— Raw data —

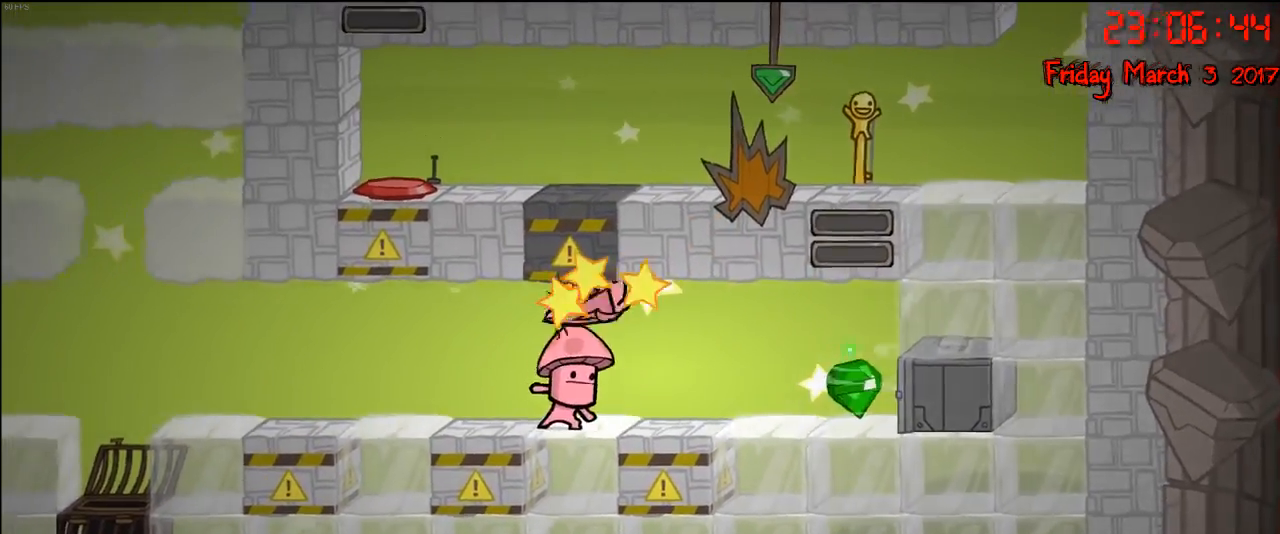
{"buttons": [], "left_stick": "right", "right_stick": "center", "events": []}
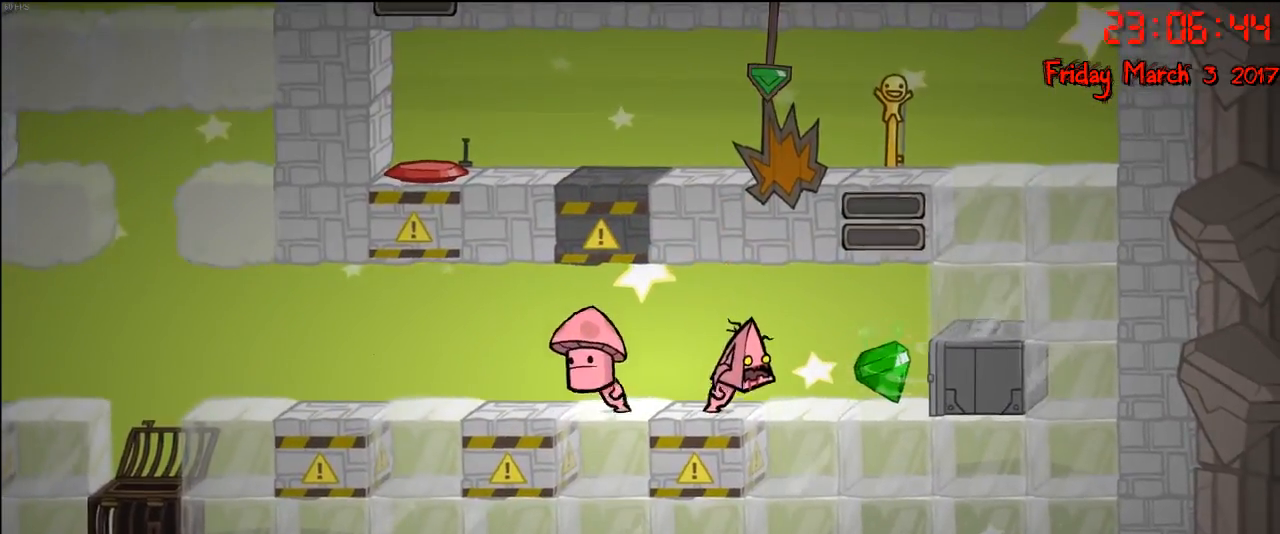
{"buttons": [], "left_stick": "right", "right_stick": "center", "events": []}
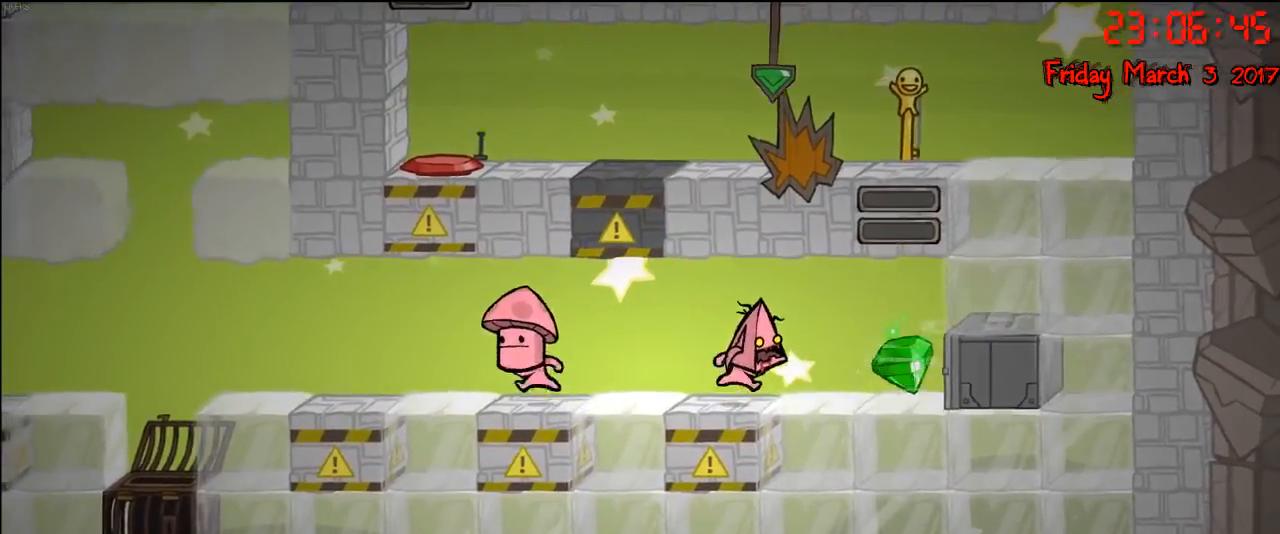
{"buttons": [], "left_stick": "right", "right_stick": "center", "events": []}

— Work request —
An exact retyping of the material, minus the pictures, is the required answer.

— Answer section —
{"buttons": [], "left_stick": "right", "right_stick": "center", "events": []}
{"buttons": [], "left_stick": "right", "right_stick": "center", "events": []}
{"buttons": [], "left_stick": "right", "right_stick": "center", "events": []}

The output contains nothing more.